To accelerate India's clean energy transition and build a circular economy, battery recycling startup Lohum expects the government to reduce the goods and services tax (GST) on waste lithium-ion batteries from 18% to 5%.
"GST on waste Lead Acid Batteries is 5% (e-waste). Lithium Ion Batteries (LIBs) should also be included in chapter 85 of GST and taxed at 5%," says Rajat Verma, CEO and founder of Lohum Cleantech.
Agrees Akshit Bansal, CEO and founder of charge point operator Statiq. "Circular economy measures should also find a prominent place in the budget, promoting recycling, waste reduction, and the use of eco-friendly materials in manufacturing," Bansal says.
Lohum's Verma is also expecting a reduction of GST on processed ores of Nickel and Cobalt from 18% to 5%. "Pre 2021, GST on them was 5%. Further, it increased to 18% to remove the inverted duty structure in the mining industry. But India has no reserves of Nickel and Cobalt, hence no mining either. Thus, rationalisation on Nickel and Cobalt serves no purpose, It should be revoked back to 5%," Verma says, adding that custom Duty on Cobalt and Nickel ores and concentrates should be decreased from 2.5% to 0%.
India is mostly dependent on China when it comes to critical rare earth minerals like cobalt, lithium and nickel. Lohum produces these materials via recycling and converts them into battery grade.
"Materials which are needed to transition to clean energy are geostrategic in nature. They are limited to certain geographies in the world and China has a huge monopoly in manufacturing those materials," says Verma.
"Last year's Union Budget provided vital stimulus for India's Energy Transition fuelled by an expenditure of ₹35,000 crore. To promote clean energy and sustainable growth, we saw priority capital investment towards energy transition, provision for inter-state grid integration, viability gap funding for battery energy storage systems, indirect tax revisions encouraging green energy, and more such measures," he says.
Verma further urges the Centre to reduce GST on lithium-ion batteries from 18% to 5%. GST on electric vehicles is already 5%, so 18% on lithium-ion batteries is creating an inverted duty structure, he says.
The continuation of the Faster Adoption and Manufacturing of Hybrid and Electric Vehicles (FAME) scheme for the next five years, extending beyond its current schedule till March, is essential, according to Bansal. "This extension is vital for maintaining upfront price parity for EVs compared to Internal Combustion Engine vehicles, ensuring sustained EV adoption momentum and protecting investments in the sector. FAME III will be crucial to bridge the price gap, sustaining interest in EVs, and contributing to pollution reduction and fuel security. These concerted efforts will not only advance the EV industry but also make substantial contributions to creating a cleaner and more sustainable automotive future in India," Bansal says.

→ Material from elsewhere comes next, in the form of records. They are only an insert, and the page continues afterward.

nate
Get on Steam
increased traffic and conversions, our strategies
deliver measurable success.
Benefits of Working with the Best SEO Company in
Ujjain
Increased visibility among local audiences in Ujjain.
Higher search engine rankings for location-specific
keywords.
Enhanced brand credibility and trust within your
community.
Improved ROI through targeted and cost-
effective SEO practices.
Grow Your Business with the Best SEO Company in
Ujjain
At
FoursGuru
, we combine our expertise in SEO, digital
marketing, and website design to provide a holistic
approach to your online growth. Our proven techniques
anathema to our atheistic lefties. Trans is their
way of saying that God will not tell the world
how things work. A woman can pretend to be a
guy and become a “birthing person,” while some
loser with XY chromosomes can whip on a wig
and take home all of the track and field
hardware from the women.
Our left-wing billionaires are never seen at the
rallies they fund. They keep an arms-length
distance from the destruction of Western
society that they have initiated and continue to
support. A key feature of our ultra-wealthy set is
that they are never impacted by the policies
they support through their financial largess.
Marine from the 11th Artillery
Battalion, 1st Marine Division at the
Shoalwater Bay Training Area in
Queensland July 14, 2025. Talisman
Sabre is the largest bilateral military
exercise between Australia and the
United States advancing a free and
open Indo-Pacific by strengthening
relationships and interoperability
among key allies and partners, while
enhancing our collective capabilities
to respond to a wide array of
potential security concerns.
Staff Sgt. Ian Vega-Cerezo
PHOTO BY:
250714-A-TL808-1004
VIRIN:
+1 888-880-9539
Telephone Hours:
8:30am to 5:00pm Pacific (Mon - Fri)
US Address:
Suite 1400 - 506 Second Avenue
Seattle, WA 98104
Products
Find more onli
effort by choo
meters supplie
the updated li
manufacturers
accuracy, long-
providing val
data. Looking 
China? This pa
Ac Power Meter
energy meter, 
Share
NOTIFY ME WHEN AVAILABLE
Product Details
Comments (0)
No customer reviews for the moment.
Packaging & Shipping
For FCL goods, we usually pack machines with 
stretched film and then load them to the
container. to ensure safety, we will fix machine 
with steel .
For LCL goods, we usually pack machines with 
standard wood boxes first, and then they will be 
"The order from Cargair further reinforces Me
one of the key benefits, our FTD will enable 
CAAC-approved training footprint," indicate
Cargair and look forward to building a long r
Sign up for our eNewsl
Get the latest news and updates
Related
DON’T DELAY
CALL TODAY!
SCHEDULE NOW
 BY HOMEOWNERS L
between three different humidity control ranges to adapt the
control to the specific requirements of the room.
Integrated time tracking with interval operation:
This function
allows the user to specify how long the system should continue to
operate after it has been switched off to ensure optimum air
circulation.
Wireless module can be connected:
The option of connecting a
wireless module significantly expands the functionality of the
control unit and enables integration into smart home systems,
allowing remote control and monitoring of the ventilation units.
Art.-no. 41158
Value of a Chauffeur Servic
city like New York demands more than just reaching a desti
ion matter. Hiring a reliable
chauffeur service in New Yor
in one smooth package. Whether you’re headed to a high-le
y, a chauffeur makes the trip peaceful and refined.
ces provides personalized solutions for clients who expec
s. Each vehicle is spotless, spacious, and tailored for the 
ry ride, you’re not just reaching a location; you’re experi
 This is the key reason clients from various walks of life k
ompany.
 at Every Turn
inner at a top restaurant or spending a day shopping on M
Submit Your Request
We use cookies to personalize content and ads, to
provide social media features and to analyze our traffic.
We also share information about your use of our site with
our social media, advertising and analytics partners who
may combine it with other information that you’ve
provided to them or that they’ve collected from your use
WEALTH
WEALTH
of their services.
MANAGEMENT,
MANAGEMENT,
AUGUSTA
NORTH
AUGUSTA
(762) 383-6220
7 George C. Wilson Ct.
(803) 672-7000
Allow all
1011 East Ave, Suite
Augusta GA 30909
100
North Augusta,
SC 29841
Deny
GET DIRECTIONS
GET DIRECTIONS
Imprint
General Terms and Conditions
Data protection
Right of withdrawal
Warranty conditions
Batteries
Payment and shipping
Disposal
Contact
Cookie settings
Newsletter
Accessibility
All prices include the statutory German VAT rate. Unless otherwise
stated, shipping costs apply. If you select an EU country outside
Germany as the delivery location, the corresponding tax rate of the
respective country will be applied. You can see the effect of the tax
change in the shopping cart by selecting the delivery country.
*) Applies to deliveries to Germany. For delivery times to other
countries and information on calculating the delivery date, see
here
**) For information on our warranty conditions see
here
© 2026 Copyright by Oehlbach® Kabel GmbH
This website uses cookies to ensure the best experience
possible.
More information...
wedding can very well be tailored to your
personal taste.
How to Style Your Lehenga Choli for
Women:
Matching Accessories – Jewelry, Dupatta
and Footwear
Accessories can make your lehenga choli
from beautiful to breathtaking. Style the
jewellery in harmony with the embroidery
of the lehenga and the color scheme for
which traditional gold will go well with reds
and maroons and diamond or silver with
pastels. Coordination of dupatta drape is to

Verma also anticipates the extension of the FAME scheme to FAME 3, and a comprehensive scheme for manufacturing, refining, recycling, and midstream processing of critical materials.
Mayank Thatte, chief financial officer of digital lending platform Rupyy, expects more "well-defined action plans" from the Interim Budget to strengthen digital infrastructure. "More robust and long term and clearly defined incentives for the adoption of EVs will also help in the growth of the auto finance sector. The inclusion of EV financing as a priority sector lending shall help and translate to lower cost and increase adoption," Thatte says.
"We are aligned with the growth potential of the fintech sector in India and hope that the government will take steps to support the industry's growth in the upcoming budget," Thatte adds.